• [Quoted text]
........

CUSIP No. G2110U 10 9 | 13D/A | Page 5 of 7 Pages |
This Amendment No. 3 (Amendment No. 3) amends the Statement of Beneficial Ownership on Schedule 13D originally filed with the Securities and Exchange Commission (the Commission) by Feishang Group Limited (Feishang Group) on March 24, 2006, as amended by Amendment No. 1 thereto, filed with the Commission by Feishang Group and Li Feilie on January 11, 2008 (as amended, the Schedule 13D) and Amendment No. 2 thereto, filed with the Commission by Feishang Group, Laitan Investments Limited (Laitan, and together with Mr. Li and Feishang Group, the Reporting Persons) and Li Feilie on August 21, 2020, with respect to the common shares, no par value (the Common Shares), issued by China Natural Resources, Inc. (the Issuer). Except as specifically provided herein, this Amendment No. 3 does not modify any of the information previously reported in the Schedule 13D, which remains unchanged.
ITEM 3. | SOURCE AND AMOUNT OF FUNDS OR OTHER CONSIDERATION. |
Item 3 of the Initial Statement is hereby amended and supplemented with the following:
The 3,000,000 Common Shares that are the subject of this Amendment No. 3 were issued by the Issuer to Feishang Group in a private placement on July 27, 2021, as partial consideration for all 10,000 outstanding ordinary shares of Precise Space-Time Technology Limited, a company incorporated in Hong Kong with limited liability (Precise Space-Time), held by Mr. Li, and the cancellation of certain debt owed to Mr. Li by Precise Space-Time (the transaction between the Issuer and Mr. Li, the Transaction), pursuant to a Sale and Purchase Agreement, dated July 27, 2021, between the Issuer and Mr. Li (the Sale and Purchase Agreement) and a letter from Mr. Li to the Issuer designating Feishang Group as his nominee for purposes of receiving the consideration due under the Sale and Purchase Agreement. The Common Shares that are the subject of this Amendment No. 3 were valued at $1.48 per share, based upon the five day average trading price of the Common Stock in the period leading to July 27, 2021. The description of the Sale and Purchase Agreement herein is qualified in its entirety reference to the Sale and Purchase Agreement, which is filed as exhibit (d) to this Amendment No. 3.

........

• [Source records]

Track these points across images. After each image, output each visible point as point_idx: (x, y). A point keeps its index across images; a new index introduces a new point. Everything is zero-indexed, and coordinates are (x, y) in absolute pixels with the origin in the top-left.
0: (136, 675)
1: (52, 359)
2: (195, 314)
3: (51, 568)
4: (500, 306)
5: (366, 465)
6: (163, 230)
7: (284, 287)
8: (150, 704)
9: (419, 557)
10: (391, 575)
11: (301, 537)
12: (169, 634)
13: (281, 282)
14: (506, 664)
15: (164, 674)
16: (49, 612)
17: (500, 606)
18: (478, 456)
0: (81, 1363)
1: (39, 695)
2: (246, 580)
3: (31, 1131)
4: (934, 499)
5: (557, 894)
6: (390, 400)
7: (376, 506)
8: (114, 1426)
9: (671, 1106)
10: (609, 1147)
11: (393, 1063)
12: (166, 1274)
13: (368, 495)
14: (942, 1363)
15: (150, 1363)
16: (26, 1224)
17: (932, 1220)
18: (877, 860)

........

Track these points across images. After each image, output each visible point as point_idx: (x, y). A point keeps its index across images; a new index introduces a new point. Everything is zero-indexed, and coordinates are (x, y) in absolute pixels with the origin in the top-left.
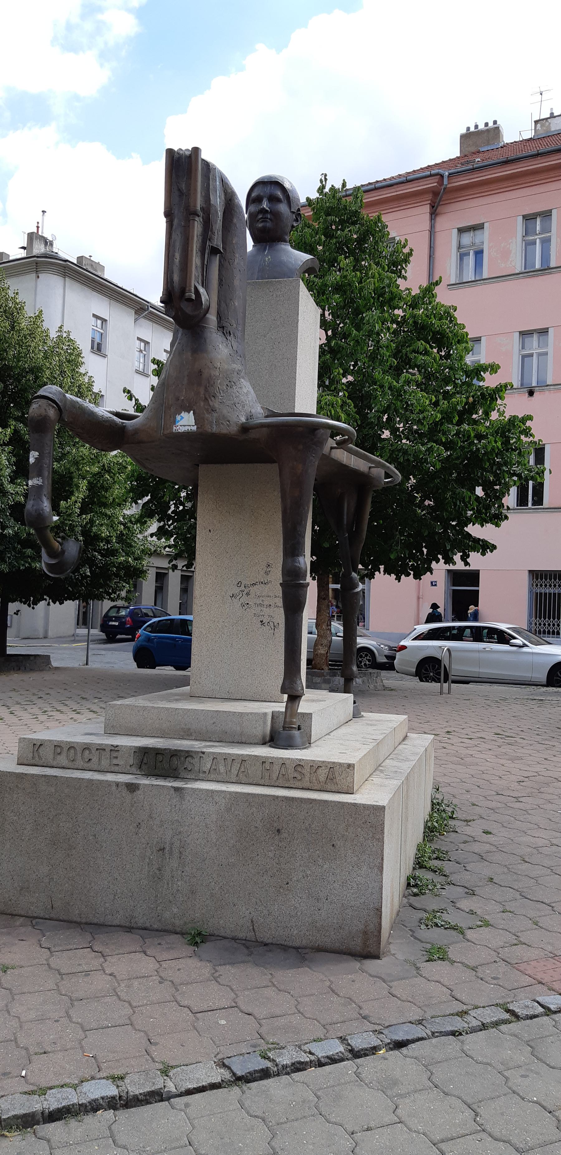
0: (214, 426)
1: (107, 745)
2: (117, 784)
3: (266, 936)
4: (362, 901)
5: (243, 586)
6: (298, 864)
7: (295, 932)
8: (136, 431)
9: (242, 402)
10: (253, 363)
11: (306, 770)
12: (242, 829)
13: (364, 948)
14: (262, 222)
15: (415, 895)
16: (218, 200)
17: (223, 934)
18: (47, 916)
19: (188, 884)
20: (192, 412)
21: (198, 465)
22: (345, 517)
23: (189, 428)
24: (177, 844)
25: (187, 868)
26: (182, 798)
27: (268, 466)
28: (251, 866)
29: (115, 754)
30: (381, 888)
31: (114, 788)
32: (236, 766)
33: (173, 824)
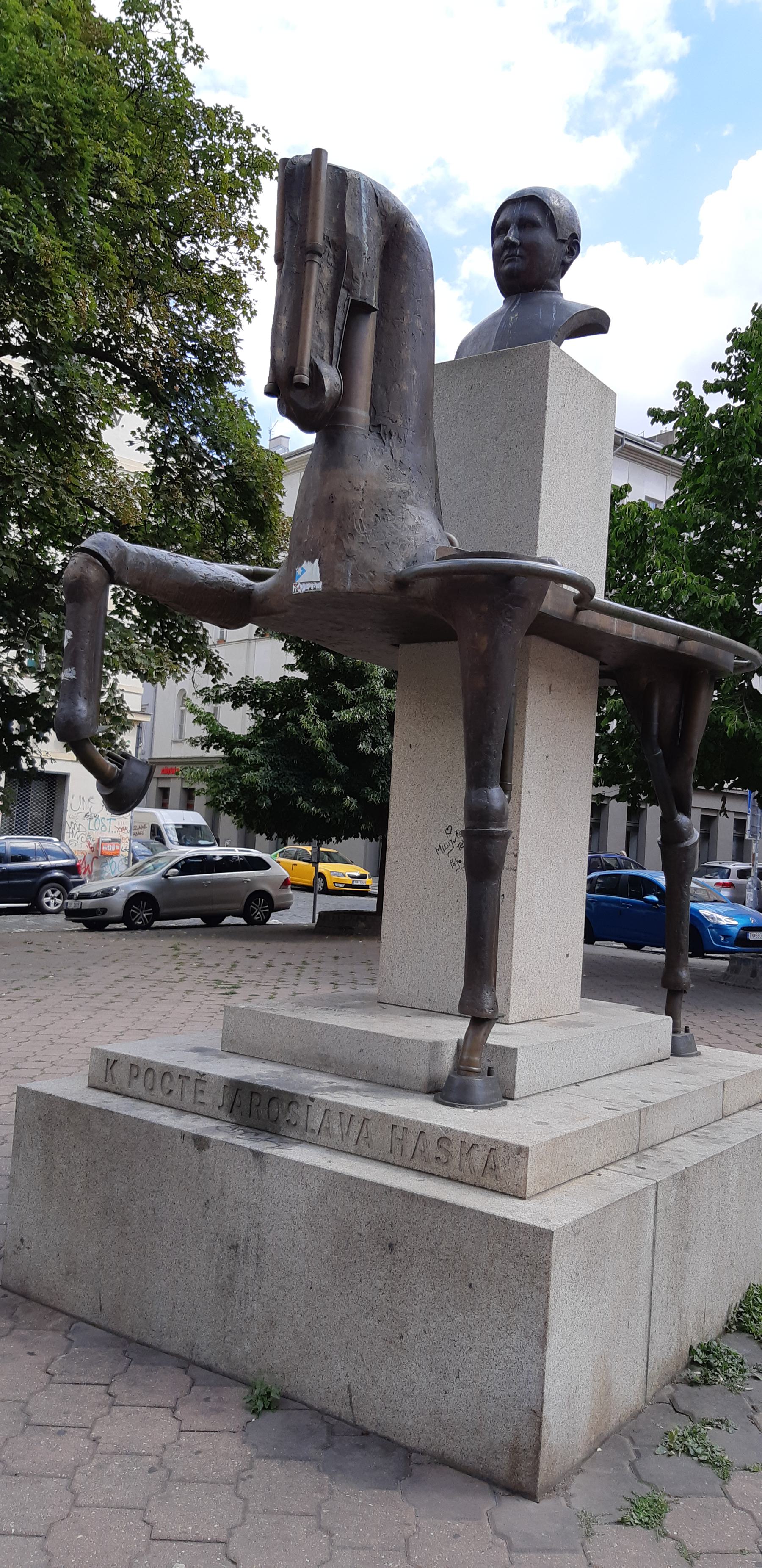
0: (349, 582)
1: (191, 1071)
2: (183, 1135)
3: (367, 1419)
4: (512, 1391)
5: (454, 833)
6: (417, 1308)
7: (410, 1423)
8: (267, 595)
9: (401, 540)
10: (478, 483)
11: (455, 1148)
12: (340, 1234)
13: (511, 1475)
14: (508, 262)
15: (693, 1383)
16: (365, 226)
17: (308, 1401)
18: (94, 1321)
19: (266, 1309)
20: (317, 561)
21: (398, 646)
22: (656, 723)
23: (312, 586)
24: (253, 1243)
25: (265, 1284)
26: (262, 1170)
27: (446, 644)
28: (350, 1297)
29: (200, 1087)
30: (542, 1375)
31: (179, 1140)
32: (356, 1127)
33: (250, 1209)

........

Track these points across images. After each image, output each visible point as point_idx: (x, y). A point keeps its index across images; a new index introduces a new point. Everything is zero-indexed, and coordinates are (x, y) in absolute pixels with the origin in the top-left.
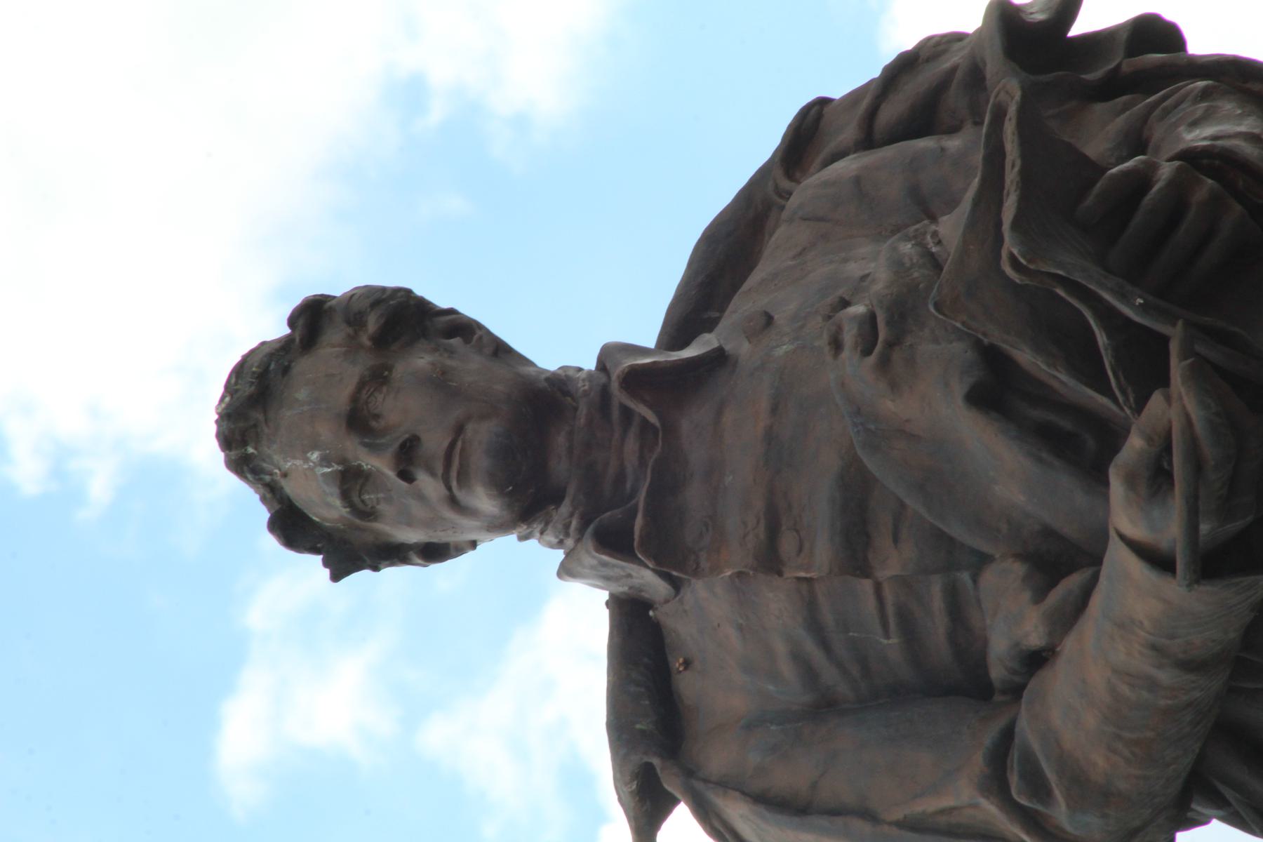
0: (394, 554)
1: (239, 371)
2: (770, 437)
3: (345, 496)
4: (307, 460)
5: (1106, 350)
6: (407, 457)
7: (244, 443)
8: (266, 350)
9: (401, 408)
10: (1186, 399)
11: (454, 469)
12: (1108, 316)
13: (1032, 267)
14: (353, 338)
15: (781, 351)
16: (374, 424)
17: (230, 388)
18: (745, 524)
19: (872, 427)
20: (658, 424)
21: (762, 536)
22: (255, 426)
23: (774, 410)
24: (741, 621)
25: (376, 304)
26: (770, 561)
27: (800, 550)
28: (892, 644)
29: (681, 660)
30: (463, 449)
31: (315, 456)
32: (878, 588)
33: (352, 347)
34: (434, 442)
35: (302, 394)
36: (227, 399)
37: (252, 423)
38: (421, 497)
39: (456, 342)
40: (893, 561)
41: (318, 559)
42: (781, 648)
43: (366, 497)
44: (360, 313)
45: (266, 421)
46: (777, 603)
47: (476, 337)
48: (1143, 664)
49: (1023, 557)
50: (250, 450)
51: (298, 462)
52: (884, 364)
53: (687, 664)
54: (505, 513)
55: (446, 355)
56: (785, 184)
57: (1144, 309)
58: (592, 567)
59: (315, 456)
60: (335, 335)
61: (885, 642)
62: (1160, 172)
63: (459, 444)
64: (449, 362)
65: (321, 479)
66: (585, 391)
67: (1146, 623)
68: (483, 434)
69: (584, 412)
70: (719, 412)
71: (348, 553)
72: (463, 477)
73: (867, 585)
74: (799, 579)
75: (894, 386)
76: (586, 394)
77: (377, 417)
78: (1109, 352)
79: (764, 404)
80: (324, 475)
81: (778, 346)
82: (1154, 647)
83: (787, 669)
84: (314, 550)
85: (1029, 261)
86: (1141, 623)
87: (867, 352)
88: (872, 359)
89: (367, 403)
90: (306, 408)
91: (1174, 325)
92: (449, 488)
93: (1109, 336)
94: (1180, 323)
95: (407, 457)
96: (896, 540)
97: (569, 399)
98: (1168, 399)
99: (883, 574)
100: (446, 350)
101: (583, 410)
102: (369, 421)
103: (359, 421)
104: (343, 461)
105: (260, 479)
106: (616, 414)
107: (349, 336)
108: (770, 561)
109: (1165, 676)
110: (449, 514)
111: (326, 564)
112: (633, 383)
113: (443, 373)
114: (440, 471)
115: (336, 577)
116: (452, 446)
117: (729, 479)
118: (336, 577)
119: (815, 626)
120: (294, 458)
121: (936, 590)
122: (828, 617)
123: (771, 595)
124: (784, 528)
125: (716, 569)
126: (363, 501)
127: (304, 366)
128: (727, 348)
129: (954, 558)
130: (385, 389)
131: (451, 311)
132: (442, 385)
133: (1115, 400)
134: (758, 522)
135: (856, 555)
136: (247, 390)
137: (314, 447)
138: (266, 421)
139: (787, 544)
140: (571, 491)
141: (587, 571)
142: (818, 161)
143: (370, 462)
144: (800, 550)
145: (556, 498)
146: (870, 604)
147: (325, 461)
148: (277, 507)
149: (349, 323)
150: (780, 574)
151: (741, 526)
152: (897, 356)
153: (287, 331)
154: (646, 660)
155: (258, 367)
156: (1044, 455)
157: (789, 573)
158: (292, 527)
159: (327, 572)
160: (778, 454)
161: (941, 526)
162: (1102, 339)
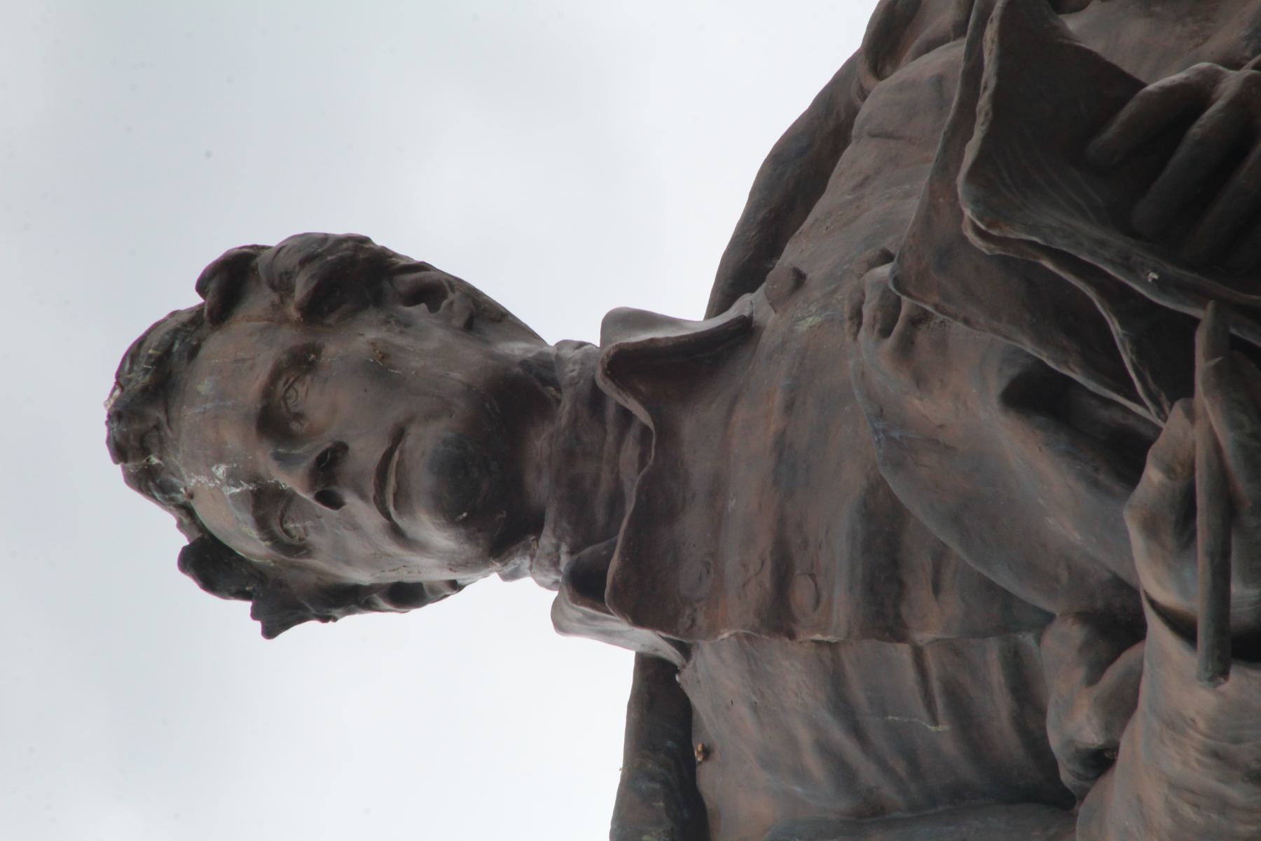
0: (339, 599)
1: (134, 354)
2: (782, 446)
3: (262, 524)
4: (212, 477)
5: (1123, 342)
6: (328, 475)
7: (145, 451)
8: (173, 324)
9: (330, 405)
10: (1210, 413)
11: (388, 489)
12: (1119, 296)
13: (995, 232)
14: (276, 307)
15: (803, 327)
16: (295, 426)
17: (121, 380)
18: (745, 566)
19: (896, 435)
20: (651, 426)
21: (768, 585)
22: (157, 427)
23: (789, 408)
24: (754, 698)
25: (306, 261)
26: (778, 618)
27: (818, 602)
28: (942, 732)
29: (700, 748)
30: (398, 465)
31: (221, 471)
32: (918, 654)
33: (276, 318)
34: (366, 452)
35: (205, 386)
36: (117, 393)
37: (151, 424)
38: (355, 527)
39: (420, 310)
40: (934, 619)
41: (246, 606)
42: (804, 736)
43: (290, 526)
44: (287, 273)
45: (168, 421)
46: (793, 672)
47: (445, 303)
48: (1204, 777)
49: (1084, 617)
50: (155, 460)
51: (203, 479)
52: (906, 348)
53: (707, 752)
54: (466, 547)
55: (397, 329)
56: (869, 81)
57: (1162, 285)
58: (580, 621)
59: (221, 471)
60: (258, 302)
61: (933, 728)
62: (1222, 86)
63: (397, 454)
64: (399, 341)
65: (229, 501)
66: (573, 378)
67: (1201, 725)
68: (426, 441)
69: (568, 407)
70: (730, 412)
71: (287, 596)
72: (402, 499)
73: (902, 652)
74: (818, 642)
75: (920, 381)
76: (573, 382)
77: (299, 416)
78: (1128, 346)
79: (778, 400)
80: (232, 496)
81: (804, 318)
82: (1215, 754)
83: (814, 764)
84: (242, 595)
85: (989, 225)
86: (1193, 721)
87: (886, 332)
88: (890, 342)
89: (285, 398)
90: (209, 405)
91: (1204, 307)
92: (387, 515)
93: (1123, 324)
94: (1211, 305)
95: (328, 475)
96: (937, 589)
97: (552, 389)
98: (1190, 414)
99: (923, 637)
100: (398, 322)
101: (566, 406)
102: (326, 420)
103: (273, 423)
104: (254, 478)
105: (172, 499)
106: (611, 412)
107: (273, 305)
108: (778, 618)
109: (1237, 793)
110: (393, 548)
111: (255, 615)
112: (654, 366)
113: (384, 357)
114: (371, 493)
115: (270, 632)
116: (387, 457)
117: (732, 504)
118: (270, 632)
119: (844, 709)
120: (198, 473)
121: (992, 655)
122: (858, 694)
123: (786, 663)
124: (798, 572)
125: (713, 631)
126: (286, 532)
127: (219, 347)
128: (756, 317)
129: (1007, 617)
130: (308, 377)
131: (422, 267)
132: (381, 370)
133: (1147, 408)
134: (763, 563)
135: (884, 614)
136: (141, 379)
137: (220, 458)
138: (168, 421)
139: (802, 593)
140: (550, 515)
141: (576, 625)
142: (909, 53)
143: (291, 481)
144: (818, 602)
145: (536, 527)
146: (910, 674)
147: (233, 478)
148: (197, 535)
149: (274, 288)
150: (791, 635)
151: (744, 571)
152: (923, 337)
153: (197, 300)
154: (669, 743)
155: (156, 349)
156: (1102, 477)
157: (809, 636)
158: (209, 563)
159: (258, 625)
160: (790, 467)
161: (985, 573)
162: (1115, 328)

........

• [What you need to do]
1. In the Schedule 13D amendment, what per-share value was assigned to the 3,000,000 Common Shares?
2. Name every company mentioned in the Schedule 13D amendment.
3. Extend the Schedule 13D amendment past its final sentence.

• [Final results]
1. They were valued at $1.48 per share, based on the five-day average trading price in the period leading to July 27, 2021.

2. Feishang Group Limited, Laitan Investments Limited, China Natural Resources, Inc., Precise Space-Time Technology Limited

3.
ITEM 4. | PURPOSE OF TRANSACTION. |
Item 4 of the Schedule 13D is hereby amended and restated with the following:
Precise Space-Time, through its wholly owned subsidiaries, owns a 51% equity interest in Shanghai Onway Environmental Co., Ltd. (Shanghai Onway). Shanghai Onway is principally engaged in the provision of equipment for rural wastewater treatment and provision of engineering, procurement and construction services in relation to wastewater treatment in China. The Issuer believes that Shanghai Onways business is highly synergistic with the Issuers strategic business objectives in the mining and healthcare sectors.
In addition to the information disclosed in this Schedule 13D, the Reporting Persons reserve the right to (1) formulate other plans and proposals; (2) take any actions with respect to their investment in the Issuer, including any or all of the actions set forth in subsections (a) through (j) of Item 4 of Schedule 13D; and (3) acquire additional shares of Common Stock or dispose of some or all of the shares of Common Stock beneficially owned by them, in each case in the open market, through privately negotiated transactions or otherwise. The Reporting Persons may at any time reconsider and change their plans or proposals relating to the foregoing.
CUSIP No. G2110U 10 9 | 13D/A | Page 6 of 7 Pages |
ITEM 5. | INTEREST IN SECURITIES OF THE ISSUER. |
Item 5 of the Schedule 13D is hereby amended and restated with the following:
(a)-(b) | Feishang Group is the owner of 26,557,759 Common Shares, which Feishang Group has shared power with Laitan and Mr. Li to vote or direct the vote of, and shared power with Laitan and Mr. Li to dispose or direct the disposition of. The 26,557,759 Common Shares that Feishang Group owns represent 64.9% of the Issuers outstanding Common Shares. |
Feishang Group is wholly owned by Laitan. Laitan may be deemed the beneficial owner of 26,557,759 Common Shares, which Laitan has shared power with Feishang Group and Mr. Li to vote or direct the vote of, and shared power with Feishang Group and Mr. Li to dispose or direct the disposition of. The 26,557,759 Common Shares that Laitan may be deemed to beneficially own represent 64.9% of the Issuers outstanding Common Shares.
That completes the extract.